Another sceptic is John Cunningham of venture-capital company Caltech Capital Partners. His concerns? "I just wonder whether incubators create the right environment for business. Most in

New Zealand are being established by educational or government institutions, and that's great, but universities don't have the gut-

busting culture that's required to make business work."

Then there's the worry that the "build it and they will come" model is really just a rort for institutions to simply build, well, bigger institutions. For example, the bulk of the money being spent on incubators in North Shore City, Dunedin and Auckland's Unitec is on buildings - a fatal mistake, say venture capitalists.
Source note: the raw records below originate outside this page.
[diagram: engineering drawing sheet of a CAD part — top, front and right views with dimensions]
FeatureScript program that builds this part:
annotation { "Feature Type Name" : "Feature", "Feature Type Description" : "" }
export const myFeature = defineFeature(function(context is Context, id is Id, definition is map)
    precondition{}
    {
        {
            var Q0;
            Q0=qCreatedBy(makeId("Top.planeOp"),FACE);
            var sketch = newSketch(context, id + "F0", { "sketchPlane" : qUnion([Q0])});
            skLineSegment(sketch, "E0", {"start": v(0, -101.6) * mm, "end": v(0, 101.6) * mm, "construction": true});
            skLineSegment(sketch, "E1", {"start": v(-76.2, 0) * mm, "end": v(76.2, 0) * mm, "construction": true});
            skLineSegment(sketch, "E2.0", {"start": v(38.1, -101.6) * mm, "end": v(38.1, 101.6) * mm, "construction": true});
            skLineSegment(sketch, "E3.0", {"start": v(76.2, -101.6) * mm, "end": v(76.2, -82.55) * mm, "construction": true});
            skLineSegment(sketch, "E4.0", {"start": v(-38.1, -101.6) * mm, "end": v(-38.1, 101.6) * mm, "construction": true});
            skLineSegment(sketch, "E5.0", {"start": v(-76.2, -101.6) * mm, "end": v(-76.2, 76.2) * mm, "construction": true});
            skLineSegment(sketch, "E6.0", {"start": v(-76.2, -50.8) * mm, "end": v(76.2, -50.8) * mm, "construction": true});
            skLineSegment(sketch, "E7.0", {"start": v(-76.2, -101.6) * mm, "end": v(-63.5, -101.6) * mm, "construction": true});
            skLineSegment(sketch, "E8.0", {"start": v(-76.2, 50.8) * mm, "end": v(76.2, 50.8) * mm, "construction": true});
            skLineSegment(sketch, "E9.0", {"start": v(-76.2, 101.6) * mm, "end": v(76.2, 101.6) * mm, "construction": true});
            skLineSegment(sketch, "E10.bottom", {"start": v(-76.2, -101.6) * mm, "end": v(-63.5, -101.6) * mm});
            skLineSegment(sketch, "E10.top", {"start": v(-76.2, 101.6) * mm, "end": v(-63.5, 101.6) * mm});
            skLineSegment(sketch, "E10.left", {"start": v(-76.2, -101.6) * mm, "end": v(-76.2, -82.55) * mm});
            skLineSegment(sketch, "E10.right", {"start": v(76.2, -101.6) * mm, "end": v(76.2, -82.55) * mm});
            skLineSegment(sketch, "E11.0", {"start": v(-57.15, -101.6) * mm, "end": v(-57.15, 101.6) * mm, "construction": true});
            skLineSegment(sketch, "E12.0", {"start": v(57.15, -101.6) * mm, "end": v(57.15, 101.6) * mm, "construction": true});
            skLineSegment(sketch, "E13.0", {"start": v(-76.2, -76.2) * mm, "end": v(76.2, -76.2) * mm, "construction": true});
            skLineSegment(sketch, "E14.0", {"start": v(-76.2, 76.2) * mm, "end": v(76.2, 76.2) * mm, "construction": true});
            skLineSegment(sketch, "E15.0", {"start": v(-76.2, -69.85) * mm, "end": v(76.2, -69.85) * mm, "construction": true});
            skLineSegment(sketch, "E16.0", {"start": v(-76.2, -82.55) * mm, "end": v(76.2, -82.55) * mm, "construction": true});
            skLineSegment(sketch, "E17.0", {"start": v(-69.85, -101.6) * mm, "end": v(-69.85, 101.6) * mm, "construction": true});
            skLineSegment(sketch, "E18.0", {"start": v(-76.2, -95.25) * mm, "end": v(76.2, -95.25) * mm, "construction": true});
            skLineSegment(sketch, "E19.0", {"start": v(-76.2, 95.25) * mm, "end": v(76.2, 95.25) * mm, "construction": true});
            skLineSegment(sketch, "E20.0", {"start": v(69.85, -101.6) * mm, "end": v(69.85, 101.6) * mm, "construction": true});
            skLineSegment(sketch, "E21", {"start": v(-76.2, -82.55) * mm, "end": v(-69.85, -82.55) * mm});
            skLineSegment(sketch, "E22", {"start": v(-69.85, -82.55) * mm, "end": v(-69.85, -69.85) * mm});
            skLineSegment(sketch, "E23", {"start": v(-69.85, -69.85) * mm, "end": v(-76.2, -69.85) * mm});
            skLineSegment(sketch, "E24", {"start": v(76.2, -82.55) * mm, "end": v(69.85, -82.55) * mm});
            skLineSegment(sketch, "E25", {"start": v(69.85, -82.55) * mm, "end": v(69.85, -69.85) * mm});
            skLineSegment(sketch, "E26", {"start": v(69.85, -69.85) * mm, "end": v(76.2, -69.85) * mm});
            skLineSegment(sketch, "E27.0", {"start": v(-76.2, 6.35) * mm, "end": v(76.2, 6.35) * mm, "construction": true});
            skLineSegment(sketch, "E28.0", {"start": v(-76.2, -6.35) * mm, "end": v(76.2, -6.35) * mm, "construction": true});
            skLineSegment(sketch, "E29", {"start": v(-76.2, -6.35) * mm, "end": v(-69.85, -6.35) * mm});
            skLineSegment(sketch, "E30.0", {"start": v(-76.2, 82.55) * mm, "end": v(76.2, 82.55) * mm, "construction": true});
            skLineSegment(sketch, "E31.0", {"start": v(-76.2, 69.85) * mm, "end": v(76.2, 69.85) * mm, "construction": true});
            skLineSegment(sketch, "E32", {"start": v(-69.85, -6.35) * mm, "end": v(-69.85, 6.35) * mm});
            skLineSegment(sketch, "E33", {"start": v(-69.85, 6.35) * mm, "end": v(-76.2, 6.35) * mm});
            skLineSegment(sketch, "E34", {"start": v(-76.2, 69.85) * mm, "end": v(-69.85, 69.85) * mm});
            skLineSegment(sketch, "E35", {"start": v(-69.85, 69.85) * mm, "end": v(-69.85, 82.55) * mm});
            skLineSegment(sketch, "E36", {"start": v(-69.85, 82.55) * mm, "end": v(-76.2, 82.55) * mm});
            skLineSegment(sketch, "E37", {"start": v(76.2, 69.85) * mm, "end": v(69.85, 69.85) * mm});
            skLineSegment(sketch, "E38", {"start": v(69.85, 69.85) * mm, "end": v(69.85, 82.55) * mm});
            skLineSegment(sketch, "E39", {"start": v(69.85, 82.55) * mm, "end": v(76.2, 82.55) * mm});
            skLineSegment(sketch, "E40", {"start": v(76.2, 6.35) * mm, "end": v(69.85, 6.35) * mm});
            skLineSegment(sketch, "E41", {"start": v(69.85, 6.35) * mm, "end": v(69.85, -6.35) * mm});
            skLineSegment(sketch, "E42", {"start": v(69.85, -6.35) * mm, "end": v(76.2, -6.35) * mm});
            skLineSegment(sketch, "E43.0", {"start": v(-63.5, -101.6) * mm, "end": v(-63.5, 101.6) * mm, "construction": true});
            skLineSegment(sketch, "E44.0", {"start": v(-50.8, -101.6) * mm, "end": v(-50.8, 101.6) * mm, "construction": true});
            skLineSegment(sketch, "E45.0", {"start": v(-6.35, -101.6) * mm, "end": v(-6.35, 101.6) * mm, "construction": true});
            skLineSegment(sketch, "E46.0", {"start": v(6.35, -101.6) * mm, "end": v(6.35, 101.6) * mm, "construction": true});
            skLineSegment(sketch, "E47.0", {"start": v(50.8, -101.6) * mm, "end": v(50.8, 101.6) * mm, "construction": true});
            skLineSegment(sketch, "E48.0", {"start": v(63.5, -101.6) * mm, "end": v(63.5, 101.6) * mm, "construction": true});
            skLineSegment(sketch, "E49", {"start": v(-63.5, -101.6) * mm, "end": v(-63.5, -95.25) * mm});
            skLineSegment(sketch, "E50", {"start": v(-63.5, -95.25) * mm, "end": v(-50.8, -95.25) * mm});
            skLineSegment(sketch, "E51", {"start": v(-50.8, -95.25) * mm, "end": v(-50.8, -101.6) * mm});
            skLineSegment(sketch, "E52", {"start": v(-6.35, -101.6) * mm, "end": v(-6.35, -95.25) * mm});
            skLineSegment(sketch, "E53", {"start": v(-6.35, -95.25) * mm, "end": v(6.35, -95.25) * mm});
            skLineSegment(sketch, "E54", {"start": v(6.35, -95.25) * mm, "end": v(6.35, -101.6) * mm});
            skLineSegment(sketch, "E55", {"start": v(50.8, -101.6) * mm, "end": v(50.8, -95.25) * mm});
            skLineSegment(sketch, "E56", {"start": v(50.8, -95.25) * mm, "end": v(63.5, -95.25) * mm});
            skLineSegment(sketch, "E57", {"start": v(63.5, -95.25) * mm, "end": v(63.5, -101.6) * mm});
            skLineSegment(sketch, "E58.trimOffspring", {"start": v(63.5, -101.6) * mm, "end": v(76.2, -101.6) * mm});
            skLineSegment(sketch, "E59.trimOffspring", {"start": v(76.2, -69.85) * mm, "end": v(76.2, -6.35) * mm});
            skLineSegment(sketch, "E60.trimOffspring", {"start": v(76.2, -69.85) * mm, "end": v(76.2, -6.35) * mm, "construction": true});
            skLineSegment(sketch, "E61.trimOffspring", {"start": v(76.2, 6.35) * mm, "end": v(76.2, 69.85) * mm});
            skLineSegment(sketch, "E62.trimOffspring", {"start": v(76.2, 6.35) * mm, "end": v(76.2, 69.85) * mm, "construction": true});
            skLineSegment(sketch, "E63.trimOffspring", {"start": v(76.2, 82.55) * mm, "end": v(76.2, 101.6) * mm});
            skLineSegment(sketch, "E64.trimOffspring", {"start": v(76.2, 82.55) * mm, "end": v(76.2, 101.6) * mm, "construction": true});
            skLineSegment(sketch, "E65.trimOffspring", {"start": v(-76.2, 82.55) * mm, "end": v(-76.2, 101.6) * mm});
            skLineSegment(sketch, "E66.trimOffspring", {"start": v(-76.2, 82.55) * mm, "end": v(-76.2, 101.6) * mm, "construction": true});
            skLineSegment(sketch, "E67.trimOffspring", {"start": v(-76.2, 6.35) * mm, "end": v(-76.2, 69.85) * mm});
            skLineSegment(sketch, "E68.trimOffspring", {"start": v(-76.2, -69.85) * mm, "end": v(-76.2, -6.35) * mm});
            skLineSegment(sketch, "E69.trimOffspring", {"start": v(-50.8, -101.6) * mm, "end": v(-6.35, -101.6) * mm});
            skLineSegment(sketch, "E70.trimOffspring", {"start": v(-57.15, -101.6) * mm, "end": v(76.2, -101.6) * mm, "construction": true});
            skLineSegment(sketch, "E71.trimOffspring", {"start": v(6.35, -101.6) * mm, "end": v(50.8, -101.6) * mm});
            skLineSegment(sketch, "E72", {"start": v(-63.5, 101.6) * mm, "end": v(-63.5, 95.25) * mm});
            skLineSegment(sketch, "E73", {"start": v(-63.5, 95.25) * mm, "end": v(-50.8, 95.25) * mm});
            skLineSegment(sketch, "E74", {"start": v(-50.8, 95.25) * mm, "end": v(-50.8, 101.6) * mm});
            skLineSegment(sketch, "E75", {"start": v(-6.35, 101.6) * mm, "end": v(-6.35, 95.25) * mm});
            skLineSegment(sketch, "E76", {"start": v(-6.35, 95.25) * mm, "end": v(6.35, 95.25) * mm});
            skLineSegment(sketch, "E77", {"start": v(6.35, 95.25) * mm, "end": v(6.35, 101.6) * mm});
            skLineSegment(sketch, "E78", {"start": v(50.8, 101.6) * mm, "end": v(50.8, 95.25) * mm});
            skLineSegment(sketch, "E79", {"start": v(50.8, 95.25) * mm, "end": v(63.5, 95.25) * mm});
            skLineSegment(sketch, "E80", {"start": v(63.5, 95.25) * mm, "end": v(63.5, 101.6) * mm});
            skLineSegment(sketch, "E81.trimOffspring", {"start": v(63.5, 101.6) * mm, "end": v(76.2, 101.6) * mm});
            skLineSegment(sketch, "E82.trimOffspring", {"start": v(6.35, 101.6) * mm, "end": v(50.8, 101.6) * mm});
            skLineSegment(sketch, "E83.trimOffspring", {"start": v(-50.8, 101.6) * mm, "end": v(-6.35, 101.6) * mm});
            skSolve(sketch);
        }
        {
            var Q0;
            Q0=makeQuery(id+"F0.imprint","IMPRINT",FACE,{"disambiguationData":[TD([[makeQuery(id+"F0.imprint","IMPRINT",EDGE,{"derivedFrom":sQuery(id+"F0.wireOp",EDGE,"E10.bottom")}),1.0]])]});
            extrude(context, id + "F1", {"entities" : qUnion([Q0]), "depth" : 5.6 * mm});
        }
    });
If incubators do work, it's not because of how much money they receive or the buildings they inhabit, says Kernohan. "The two I've seen working really well are the ones attached to the University of California and the University of Utah. Neither follow the bricks and mortar model." The first is a virtual incubator with 20 companies selected from around the world to participate. The second was the brainchild of US entrepreneur Wayne Brown. Shortly after he died in a plane crash the incubator was shut down. "That's because incubator success depends entirely on the quality of the management, not on the buildings, not on the level of funding. You want rented, flexible space so you can expand and contract. From what I've seen in New Zealand so far, I don't believe we have the right management."

Time will tell.

Meanwhile, even Cunningham and Kernohan will be getting involved in the incubators to help make them work. "It's better than nothing and, frankly, New Zealand needs to try everything it can right now."